Congressional redistricting plan brings another district to Howard

Howard County will soon have three congressional representatives instead of two, assuming the redistricting plan adopted last week by the Maryland General Assembly survives an expected court challenge.

Proposed by Gov. Martin O’Malley, a Democrat, and passed largely along party lines, the plan moves part of District 2 into Howard County. The rest of the county will remain in districts 3 and 7, which have split the county for the past decade.

District 2 will span the eastern border with Anne Arundel County, excluding the top part of Elkridge and bottom part of North Laurel, and cover Savage, Jessup and Hanover. Currently represented by U.S. Rep. Dutch Ruppersberger, a Cockeysville Democrat, District 2 would be east of Interstate 95, except for a small portion of Ellicott City and Elkridge south of Route 100 and a small portion of North Laurel north of Route 216.

District 3, currently represented by Towson Democrat John Sarbanes, would cover Fulton and parts of Clarksville, Highland, North Laurel, Scaggsville, east Columbia and Ellicott City.

The boundaries of District 7, currently represented by Baltimore Democrat Elijah Cummings, would remain largely the same as they have been the past 10 years, covering western Howard County, Ellicott City and Columbia, but the district will lose much of the southeastern portion of the county to the new second district and reconfigured third district.

County Executive Ken Ulman praised the new plan.

“The more people who represent Howard County from my perspective, the better because then they each have a stake in working with us, listening to us,” he said

Ulman also said he is “thrilled” to have Ruppersberger represent part of Howard.

“He’s a great friend, and his position in Washington on the intelligence committee makes him an incredibly influential person in terms of the cyber security and the defense company,” Ulman said.

County council chairman Calvin Ball said he, too, has known Ruppersberger for years and was looking forward to the change.

“I would welcome a third voice in the county representing the county in Congress,” he said.

‘Could be worse’

Howard’s state legislators — much like most state legislators — voted for O’Malley’s plan along party lines. After the vote, the county’s Republicans voiced their frustrations.

“Gov. O’Malley got the plan that he wanted, so that they could elect another Democrat to Congress at the expense of the people of Maryland,” state said Sen. Allan Kittleman, a West Friendship Republican. He was referring to the Democrats’ intentions to use the redistricting process to unseat longtime District 6 Rep. Roscoe Bartlett, a Western Maryland Republican, by adding heavily Democratic parts of Montgomery County to his district.

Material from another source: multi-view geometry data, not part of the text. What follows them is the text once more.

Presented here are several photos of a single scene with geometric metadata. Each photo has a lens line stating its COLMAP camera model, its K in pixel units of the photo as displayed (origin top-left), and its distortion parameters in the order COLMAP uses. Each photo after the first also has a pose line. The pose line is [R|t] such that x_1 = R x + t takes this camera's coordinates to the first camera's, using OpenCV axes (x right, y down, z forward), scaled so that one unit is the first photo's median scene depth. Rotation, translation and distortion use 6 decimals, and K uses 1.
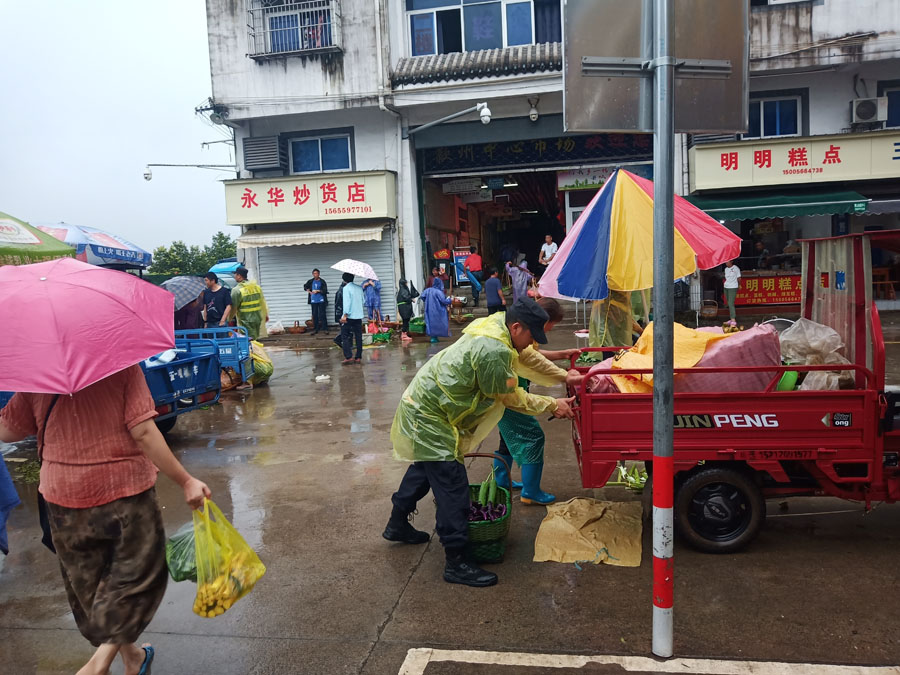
lens RADIAL K [[746.5, 0, 450.0], [0, 746.5, 337.5], [0, 0, 1]] dist [0.036308, 0.000031]
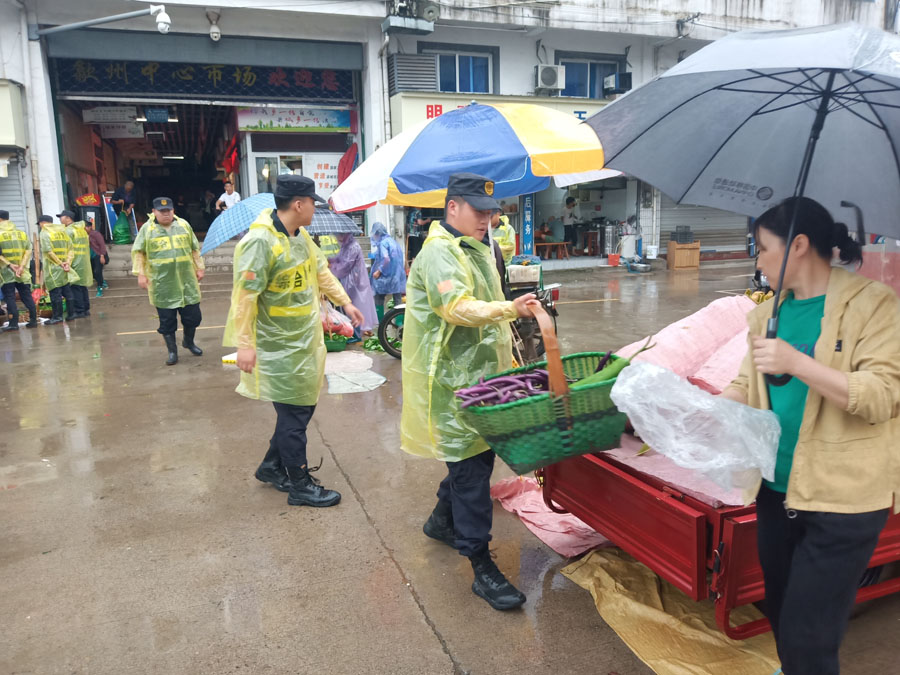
lens RADIAL K [[746.5, 0, 450.0], [0, 746.5, 337.5], [0, 0, 1]] dist [0.036308, 0.000031]
pose [[0.878845, -0.050107, 0.474469, -0.069421], [0.023497, 0.997809, 0.061853, -0.008086], [-0.476528, -0.043210, 0.878097, 0.129276]]
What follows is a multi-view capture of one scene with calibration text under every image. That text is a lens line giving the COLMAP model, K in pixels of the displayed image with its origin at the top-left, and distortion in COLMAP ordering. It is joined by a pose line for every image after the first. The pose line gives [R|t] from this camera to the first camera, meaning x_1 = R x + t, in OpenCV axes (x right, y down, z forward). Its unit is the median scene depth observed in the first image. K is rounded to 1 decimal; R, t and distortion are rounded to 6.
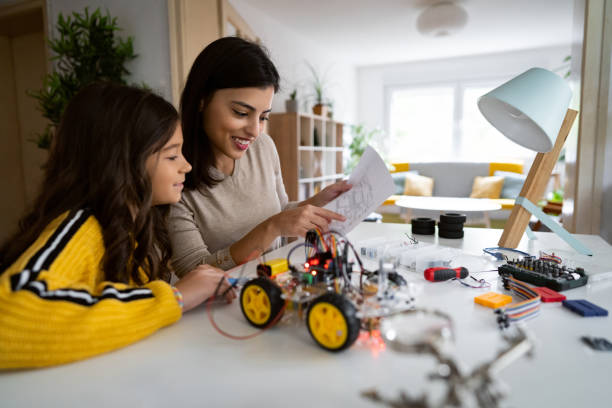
lens RADIAL K [[417.8, 0, 306.2], [0, 417.8, 197.6], [0, 0, 1]] dist [0.031234, -0.003614]
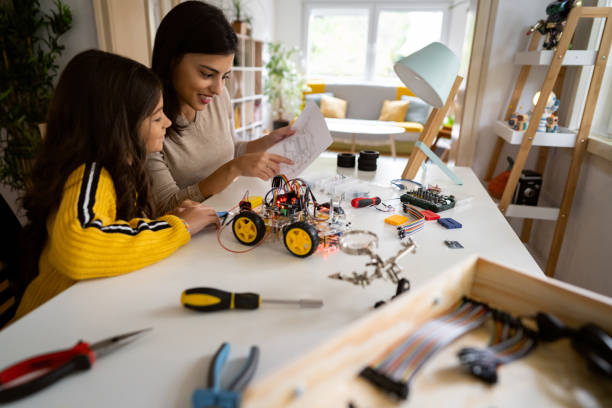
lens RADIAL K [[417.8, 0, 306.2], [0, 417.8, 197.6], [0, 0, 1]] dist [0.031234, -0.003614]
pose [[0.978735, -0.021123, 0.204039, -0.141572], [-0.019505, 0.980594, 0.195077, -0.097851], [-0.204200, -0.194909, 0.959330, -0.286158]]
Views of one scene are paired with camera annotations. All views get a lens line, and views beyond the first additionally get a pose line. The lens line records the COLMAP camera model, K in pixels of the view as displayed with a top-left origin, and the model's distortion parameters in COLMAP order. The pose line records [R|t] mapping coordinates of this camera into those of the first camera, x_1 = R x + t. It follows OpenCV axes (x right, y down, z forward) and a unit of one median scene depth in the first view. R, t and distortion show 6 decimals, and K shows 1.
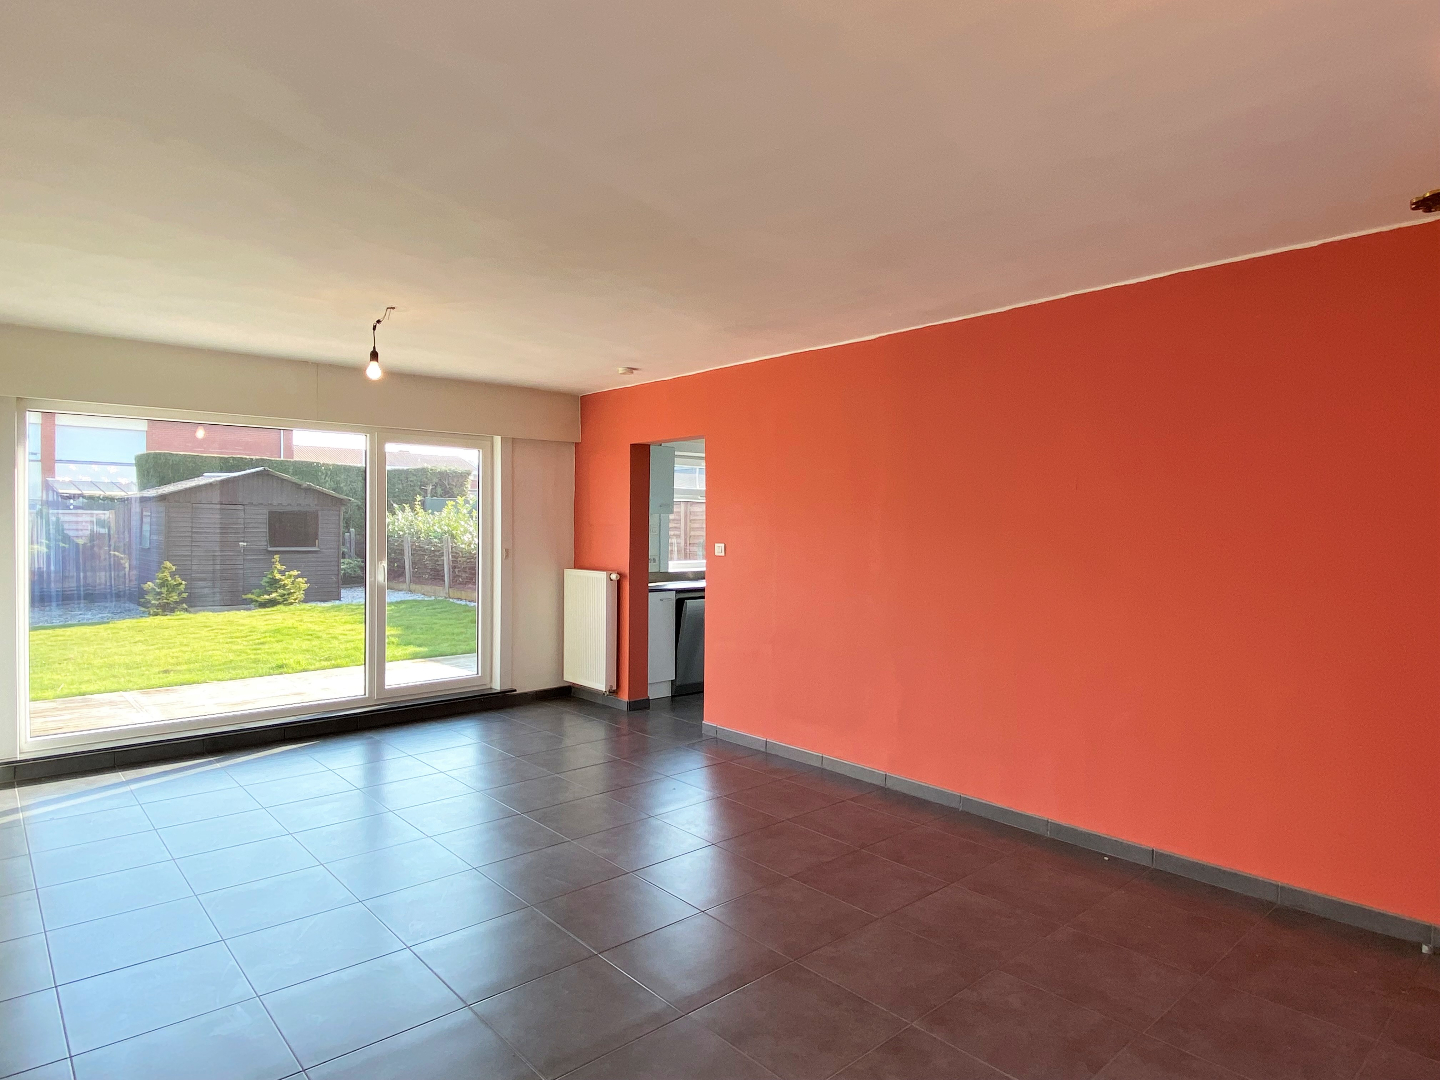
lens RADIAL K [[790.7, 0, 717.4], [0, 790.7, 531.6], [0, 0, 1]] dist [0.083003, 0.000483]
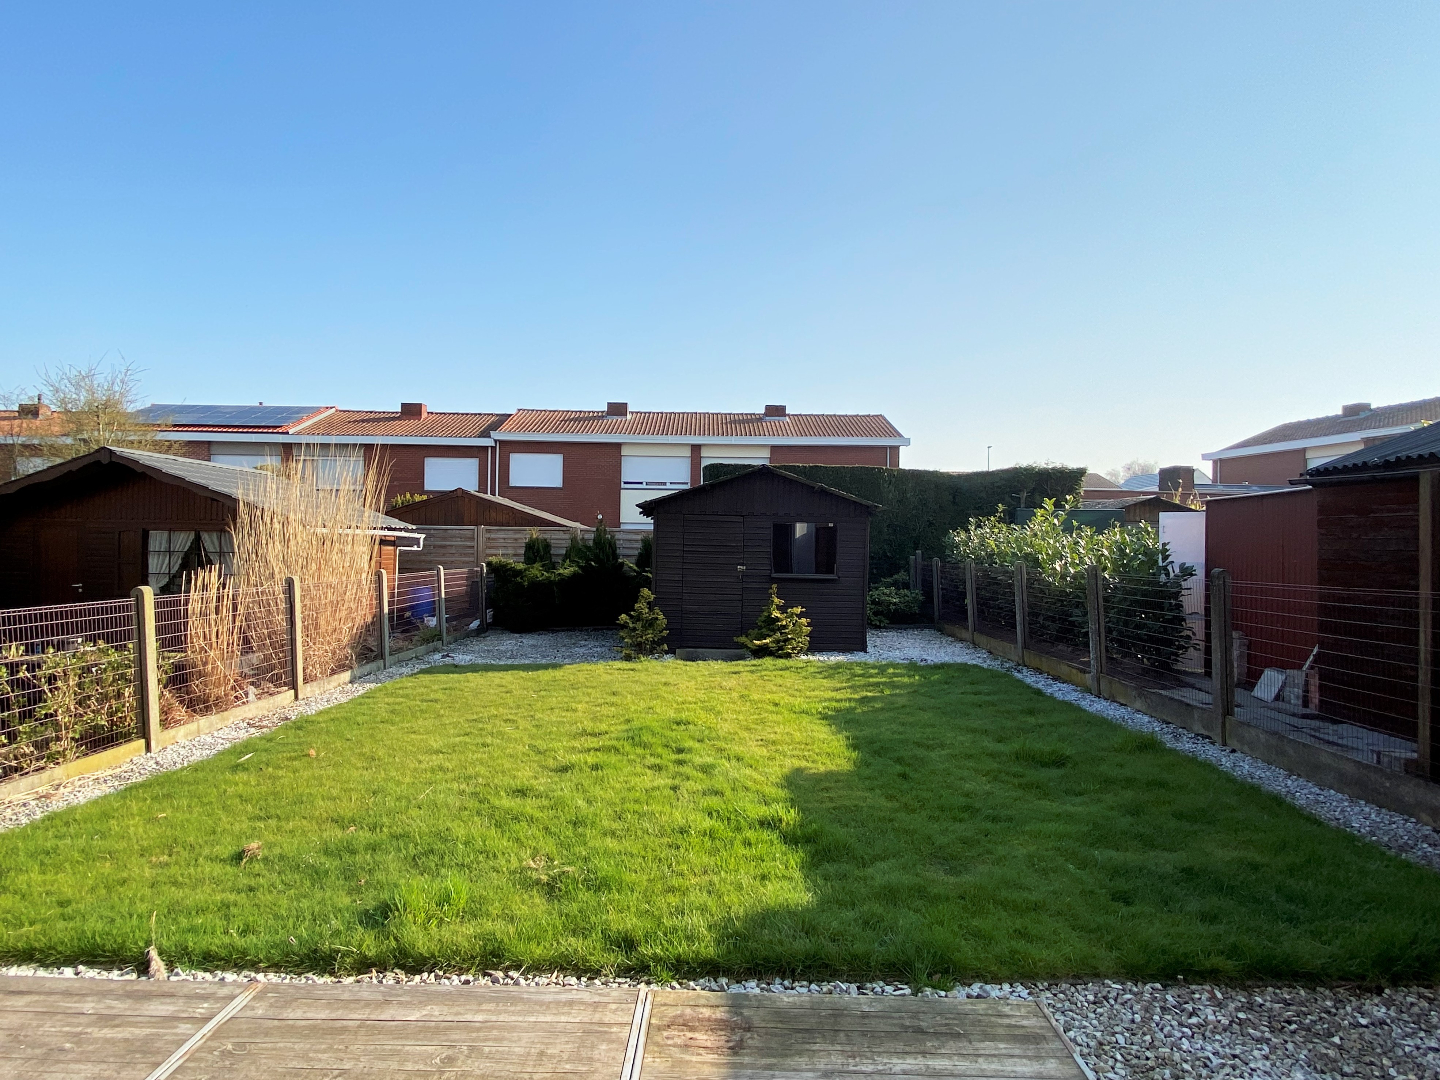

Kittleman also disagreed that three congressional representatives is a good thing for Howard.

“I think that divides us,” he said.

However, Kittleman added: “Anne Arundel has four. It could be worse.”

Del. Gail Bates, also a West Friendship Republican, said she was very disappointed that western Howard County has yet again been grouped with Baltimore City.

“There’s no way you can represent (both) fully, you just can’t do it,” she said. “Not to say Mr. Cummings is a bad man; he is not.”

Bates was critical of the map in general, noting it looks “as if somebody threw paint splotches against a wall. There’s no semblance of continuity or anything.”

She said the map does not recognize the geographic diversity of Maryland, and she is confident it will be challenged in court.

Sen. Jim Robey, an Elkridge Democrat, said the new congressional map will have no negative effect on Howard County.

“The reason we’re going to three (representatives) is because the decision was made to keep the district involving BRAC-related activities, Aberdeen and Ft. Meade and so, in the same congressional district,” he said.

Robey said there will never be a map that makes every legislator happy.

“If every senator was left to his (or her) own device down there, we'd have 47 different maps,” he said.

Congressional redistricting is required every 10 years to take into account shifts in population. Maryland’s new plan will take effect beginning with the primary election in April of next year, unless it is overturned by the courts. Republicans groups, among others, have promised a court challenge.